▶ **Work order 1**:
List every place name that appears in the article about Geraint Thomas's crash at the Giro d'Italia.
▶ **Work order 2**:
Using the article about Geraint Thomas's crash at the Giro d'Italia, answer these questions:
(a) What object lodged in Thomas's wheel?
(b) What injury did the crash cause him?
(c) In what year did Thomas win the Tour de France?
***** Source text *****
As the peloton weaved its way through the damp streets of Sicily last Monday en route to Mount Etna, Geraint Thomas’ Giro d’Italia was brought to a cruel and abrupt ending.

A seemingly innocuous water bottle was the villain this time, carelessly discarded yet incredulously lodged itself in Thomas’ wheel, send ing him tumbling towards a brutal crash and a fractured hip.

The former Tour de France winner persevered, despite crimson visible beneath his shredded lycra. His courage would sadly not be enough, with the Ineos Grenadier forced to abandon, just like he did in 2017, soon after crawling towards stage three’s spectacular finish surrounded by volcanic rock.

“It's so frustrating. I'd put so much work into this race," the 2018 Tour de France winner said. "I did everything I could and feel like I was in just as good, if not better, shape than when I won the Tour.

“I was feeling really good. So for it just to end like this is gutting.”

While Thomas can point to wretched luck in Italy, it is easy to forget there is already an arduous tempo to the Giro as the riders navigate the treacherous challenges.
***** Collected data *****
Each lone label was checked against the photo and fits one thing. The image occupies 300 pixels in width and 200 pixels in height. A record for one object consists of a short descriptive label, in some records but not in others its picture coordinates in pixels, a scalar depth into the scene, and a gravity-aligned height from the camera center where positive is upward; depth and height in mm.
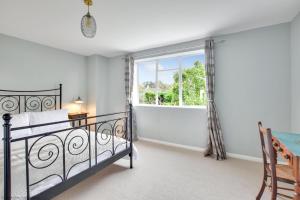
*****
▶ **Response area 1**:
Sicily, Mount Etna, Italy

▶ **Response area 2**:
(a) A water bottle
(b) A fractured hip
(c) 2018